The recent revelation that what we now call “sleep paralysis” is a widely experienced phenomenon with features which, though particularized in individuals and cultural stories, can be generalized and described in a diagnostic way is new data that previous generations didn’t have. The fact that this phenomenon can now be studied in the context of other things we’ve learned about brain waves and chemicals, related sleep disorders and psychoses, means that what once seemed like a singularly exceptional experience may actually be much more related to mundane processes of physicality and biology.
It’s these considerations—not a metaphysical assumption that reality must be wholly materialistic—that satisfy my reason for thinking my experience most likely had natural causes. And if it is true that my apparent brush with a demon was actually a hallucination, what that precisely does not do is to disprove the existence of demons. It’s actually small minded people, not rational people, who jump to conclusions and rush to “prove” a negative.
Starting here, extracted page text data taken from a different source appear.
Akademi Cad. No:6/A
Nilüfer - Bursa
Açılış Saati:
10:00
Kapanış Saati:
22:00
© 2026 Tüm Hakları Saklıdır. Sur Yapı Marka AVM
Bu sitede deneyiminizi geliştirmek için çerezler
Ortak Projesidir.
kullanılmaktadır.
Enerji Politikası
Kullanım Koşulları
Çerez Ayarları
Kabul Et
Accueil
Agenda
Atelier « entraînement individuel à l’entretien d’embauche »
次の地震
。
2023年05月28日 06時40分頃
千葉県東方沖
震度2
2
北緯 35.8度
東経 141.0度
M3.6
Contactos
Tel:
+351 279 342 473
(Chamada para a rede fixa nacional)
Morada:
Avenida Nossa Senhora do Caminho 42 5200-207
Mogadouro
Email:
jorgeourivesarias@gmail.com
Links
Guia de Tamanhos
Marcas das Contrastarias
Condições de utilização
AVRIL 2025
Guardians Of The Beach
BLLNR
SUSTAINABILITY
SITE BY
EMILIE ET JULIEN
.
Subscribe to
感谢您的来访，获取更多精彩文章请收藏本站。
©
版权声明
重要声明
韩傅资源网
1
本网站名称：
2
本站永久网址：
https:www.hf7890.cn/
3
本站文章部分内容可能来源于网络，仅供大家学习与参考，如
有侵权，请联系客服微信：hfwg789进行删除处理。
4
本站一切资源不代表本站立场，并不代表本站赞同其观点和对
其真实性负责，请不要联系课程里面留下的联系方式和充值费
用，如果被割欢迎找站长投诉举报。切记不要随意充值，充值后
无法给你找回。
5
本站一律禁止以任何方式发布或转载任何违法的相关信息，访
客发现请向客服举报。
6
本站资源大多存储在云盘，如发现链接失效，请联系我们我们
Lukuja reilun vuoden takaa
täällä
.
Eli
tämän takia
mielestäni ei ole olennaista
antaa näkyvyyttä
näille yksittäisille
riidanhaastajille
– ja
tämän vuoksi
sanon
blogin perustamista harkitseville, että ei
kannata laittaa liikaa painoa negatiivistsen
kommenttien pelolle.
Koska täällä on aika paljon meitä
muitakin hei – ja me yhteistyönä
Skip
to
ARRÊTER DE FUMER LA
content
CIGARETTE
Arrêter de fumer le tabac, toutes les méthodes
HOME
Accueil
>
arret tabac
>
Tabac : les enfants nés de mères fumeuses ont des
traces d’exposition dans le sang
Given the amount of ancient stories and even contemporary first-hand accounts of encounters with spirits and demons, a rational person would acknowledge that it must be more than just the sleep paralysis episodes that informed the various mythologies and folklores of different cultures. Even granting the explanation that the mythologies themselves provided the content of the sleep paralysis hallucinations, and then discounting every story remotely resembling sleep paralysis, the mythologies would still survive on those stories not matching the sleep paralysis description. There are simply too many accounts of the preternatural to disprove by the narrow parameters of this one experience. I hope to explore more of those in a future post.
In summary, my experience—utterly terrifying and utterly real—I nevertheless believe, rationally based on a preponderance of evidence, to have been a hallucination with natural causes fitting the general description of a phenomenon known as sleep paralysis. This conclusion in no way changes my Christian metaphysical beliefs, which I also rationally maintain based on a preponderance of historical evidence, personal experience, and philosophical reasoning. But I hope I never have that experience again, and I hope you don’t either.